→ Passage given:

========================

French president advised to return art treasures looted from Africa during colonial past

  • Experts have advised France to return thousands of African artworks held in its museums
  • Move could prompt private French collectors to move their works out of France for fear of seizure
France

African museum directors have welcomed an expert report calling on France to allow the return of thousands of African treasures and artworks, a radical policy shift that could put pressure on other former colonial powers.

Calls have been growing in Africa for restitution, but French law strictly forbids the government from ceding state property, even in well-documented cases of pillaging.

French President Emmanuel Macron raised hopes in a speech last year in Burkina Faso, saying “Africa’s heritage cannot just be in European private collections and museums”.

He later asked French art historian Benedicte Savoy and Senegalese writer Felwine Sarr to study the matter, and they are to present Macron with their report on Friday.

The report recommend amending French law to allow the restitution of cultural works if bilateral accords are struck between France and African states.

The change would apply in particular to works held in museums which were “transferred from their original territory during the French colonial period,” the report said.

“We propose changing heritage laws so that all types of cases can be taken into account, and the criteria of consent can be invoked,” Sarr told French daily Liberation in an article posted late Tuesday.

The report was welcomed by advocates of the restitution of works which were bought, bartered or in some cases simply stolen.

The Ato ceremony of the Kingdom of Dahomey, circa 1934, held at the Quai Branly Museum-Jacques Chirac in Paris. Photo: AFP

“Today it feels as if we’re just a step away from recovering our history and being finally able to share it on the continent,” Marie-Cecile Zinsou, a daughter of Benin’s former prime minister and president of the Zinsou Art Foundation in Cotonou, said.

Her sentiments were echoed by Hamady Bocoum, director of the Museum of Black Civilization in Senegal’s capital Dakar.

Noting that the works under discussion were taken “in the context of colonisation and subordination,” he said: “It’s a good decision that reflects the march of history.”

While the ownership controversy is nothing new, the issue was thrust into the spotlight in 2016 when President Patrice Talon of Benin asked France to return items including carvings, sceptres and sacred doors from the Palaces of Abomey, formerly the capital of the kingdom of Dahomey.

========================

→ Your objective:
Continue the news report on France returning African art from the point where it stops.

Dataset rows
========================

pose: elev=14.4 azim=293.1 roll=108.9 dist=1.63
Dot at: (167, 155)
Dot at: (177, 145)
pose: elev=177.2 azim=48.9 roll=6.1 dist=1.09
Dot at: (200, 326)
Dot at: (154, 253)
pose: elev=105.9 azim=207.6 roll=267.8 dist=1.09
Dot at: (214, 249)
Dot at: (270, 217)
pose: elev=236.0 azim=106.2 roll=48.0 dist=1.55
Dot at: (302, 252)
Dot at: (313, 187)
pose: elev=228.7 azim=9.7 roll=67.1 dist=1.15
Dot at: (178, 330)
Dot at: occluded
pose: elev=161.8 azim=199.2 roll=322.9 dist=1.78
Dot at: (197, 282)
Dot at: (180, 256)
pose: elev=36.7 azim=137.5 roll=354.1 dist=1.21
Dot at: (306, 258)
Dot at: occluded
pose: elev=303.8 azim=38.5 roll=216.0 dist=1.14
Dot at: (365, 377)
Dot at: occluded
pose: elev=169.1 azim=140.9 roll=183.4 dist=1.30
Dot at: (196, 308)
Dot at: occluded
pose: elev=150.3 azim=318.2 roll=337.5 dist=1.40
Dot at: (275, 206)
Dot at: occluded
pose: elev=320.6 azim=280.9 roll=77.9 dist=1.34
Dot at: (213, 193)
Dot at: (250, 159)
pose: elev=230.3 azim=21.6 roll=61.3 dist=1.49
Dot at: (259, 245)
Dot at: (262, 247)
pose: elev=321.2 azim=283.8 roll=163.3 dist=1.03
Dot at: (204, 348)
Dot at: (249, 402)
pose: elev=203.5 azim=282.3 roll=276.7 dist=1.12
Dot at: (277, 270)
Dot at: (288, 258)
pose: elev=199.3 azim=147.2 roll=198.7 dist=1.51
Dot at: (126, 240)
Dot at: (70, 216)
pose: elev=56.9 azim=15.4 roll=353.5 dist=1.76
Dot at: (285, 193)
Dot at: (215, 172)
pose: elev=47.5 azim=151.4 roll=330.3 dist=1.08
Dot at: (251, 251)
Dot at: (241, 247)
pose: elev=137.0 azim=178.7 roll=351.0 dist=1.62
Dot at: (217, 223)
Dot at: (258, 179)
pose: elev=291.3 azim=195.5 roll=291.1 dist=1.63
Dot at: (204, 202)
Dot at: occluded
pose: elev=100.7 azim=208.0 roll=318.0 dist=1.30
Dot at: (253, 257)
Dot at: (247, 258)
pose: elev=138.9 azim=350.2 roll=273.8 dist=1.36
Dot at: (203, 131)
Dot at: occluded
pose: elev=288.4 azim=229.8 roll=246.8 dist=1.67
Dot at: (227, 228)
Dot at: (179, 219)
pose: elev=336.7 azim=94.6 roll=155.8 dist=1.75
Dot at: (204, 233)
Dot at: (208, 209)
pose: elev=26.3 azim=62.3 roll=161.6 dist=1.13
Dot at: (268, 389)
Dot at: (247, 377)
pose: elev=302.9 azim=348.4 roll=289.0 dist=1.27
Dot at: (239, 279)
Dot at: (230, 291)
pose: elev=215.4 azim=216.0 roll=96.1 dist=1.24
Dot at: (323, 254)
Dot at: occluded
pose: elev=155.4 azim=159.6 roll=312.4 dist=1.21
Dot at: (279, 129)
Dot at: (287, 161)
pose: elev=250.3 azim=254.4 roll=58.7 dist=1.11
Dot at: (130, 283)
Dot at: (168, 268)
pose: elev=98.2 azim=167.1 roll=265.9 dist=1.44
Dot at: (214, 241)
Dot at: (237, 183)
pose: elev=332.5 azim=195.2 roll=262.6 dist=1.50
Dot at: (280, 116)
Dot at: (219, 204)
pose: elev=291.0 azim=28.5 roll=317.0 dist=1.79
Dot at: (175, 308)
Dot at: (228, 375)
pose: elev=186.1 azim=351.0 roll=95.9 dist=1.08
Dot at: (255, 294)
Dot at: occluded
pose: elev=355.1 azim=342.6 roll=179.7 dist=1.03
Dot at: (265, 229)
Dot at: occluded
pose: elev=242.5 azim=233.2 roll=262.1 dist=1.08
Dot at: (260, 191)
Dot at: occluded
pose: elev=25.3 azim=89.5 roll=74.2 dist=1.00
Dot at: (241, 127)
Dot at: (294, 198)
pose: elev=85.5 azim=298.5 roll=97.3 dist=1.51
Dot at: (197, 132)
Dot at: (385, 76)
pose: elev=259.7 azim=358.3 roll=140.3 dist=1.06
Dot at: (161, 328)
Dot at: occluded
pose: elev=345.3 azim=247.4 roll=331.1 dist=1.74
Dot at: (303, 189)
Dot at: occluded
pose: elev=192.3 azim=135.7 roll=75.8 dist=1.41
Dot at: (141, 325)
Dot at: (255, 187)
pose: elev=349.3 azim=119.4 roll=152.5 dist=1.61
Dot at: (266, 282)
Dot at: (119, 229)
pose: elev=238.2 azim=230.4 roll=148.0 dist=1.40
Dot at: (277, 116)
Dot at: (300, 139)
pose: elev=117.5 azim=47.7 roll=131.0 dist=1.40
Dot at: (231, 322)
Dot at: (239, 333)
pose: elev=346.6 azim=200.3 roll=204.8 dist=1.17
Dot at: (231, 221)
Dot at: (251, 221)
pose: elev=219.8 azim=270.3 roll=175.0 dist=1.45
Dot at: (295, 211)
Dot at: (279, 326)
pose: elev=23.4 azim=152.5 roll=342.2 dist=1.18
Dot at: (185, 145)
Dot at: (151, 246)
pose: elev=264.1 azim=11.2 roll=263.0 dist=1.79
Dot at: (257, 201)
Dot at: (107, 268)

========================

→ Task result:
A late-19th-century funerary crown from the Kingdom of Dahomey on display at the Quai Branly Museum. Photo: AFP

France refused, citing its law that museums are forbidden from permanently parting with any piece in their collections.

Of the estimated 90,000 African artworks in French museums, around 70,000 are at Paris’ Quai Branly museum, created by ex-president Jacques Chirac, a keen admirer of African and Asian art.

In order to proceed with any restitutions, “a request would have to be lodged by an African country, based on inventory lists which we will have sent them,” according to the report.

The prospect has raised hackles among some curators and art dealers who say it would eventually empty museums and galleries in some Western countries.

Felwine Sarr and Benedicte Savoy France wrote the report for President Emmanuel Macron. Photo: AFP

They point to the fact that many objects came from kingdoms which no longer exist, and that in many cases the owners can claim they were obtained legitimately.

Critics also say the move could prompt private French collectors to move their works out of France for fear of seizure.

“No dealer in African art was consulted” by the report’s authors, said Yves-Bernard Debie, a Belgian lawyer who is one of the most vocal opponents of returning works taken by soldiers, explorers and others during the colonial era.

European conservationists meanwhile have raised practical concerns, such as the danger of artefacts being stolen or poorly handled by inexperienced museums in politically unstable countries.

But the report’s authors said art market professionals were indeed among those who contributed to the report, along with collectors, lawmakers, legal specialists and even “sceptics”.

A visitor looks at a statue at the Quai Branly museum in Paris. File photo: AFP

Britain too has faced calls to return artefacts, including the Elgin Marbles to Greece and the Benin Bronzes to Nigeria.

On Tuesday, the governor of Easter Island in the Pacific tearfully begged the British Museum to return one of its famous statues.

The London museum has held the Hoa Hakananai’a, one of the most spiritually important of the Chilean island’s stone monoliths, for 150 years.

Elsewhere in Europe, the French experts said 37,000 objects from Sub-Saharan Africa were at Vienna’s Weltmuseum and 180,000 were at Belgium’s Royal Museum for Central Africa in Tervuren.

The report said such collections were effectively depriving Africans of their artistic and cultural heritage.

“On a continent where 60 per cent of the population is under the age of 20 years old, what is first and foremost of a great importance is for young people to have access to their own culture, creativity, and spirituality from other eras,” it said.

The colonial ghosts that haunt Europe’s museums

Germany

Germany is also considering what to do with the items stolen from its colonial-era African empire, which ran from 1884 to the end of the first world war. It included countries such as Cameroon and Namibia.

In September 2017, minister of culture Monika Gruetters suggested a model similar to that used by the German Centre for Lost Cultural Property. The centre seeks out owners of art plundered by Nazis to return the items.

The debate could ignite again in 2019 when a major new ethnological museum, the Humboldt Forum, opens its doors. Its collection includes artefacts taken from former German colonies.

Britain

The British Museum holds a major collection of bronzes from the African Kingdom of Benin that were seized by the British army in 1897.

Nigeria, which today covers the ancient territory, wants them returned. The museum says it is ready to send them back but only on loan.

London’s Victoria and Albert Museum has also said it is open to the long-term loan to Ethiopia of jewellery and manuscripts looted by British soldiers in 1868 when they stormed the Fortress of Magdala during the reign of Emperor Tewodros II.

Ethiopia is demanding the return some of the most significant “treasures of Magdala”, including a royal crown.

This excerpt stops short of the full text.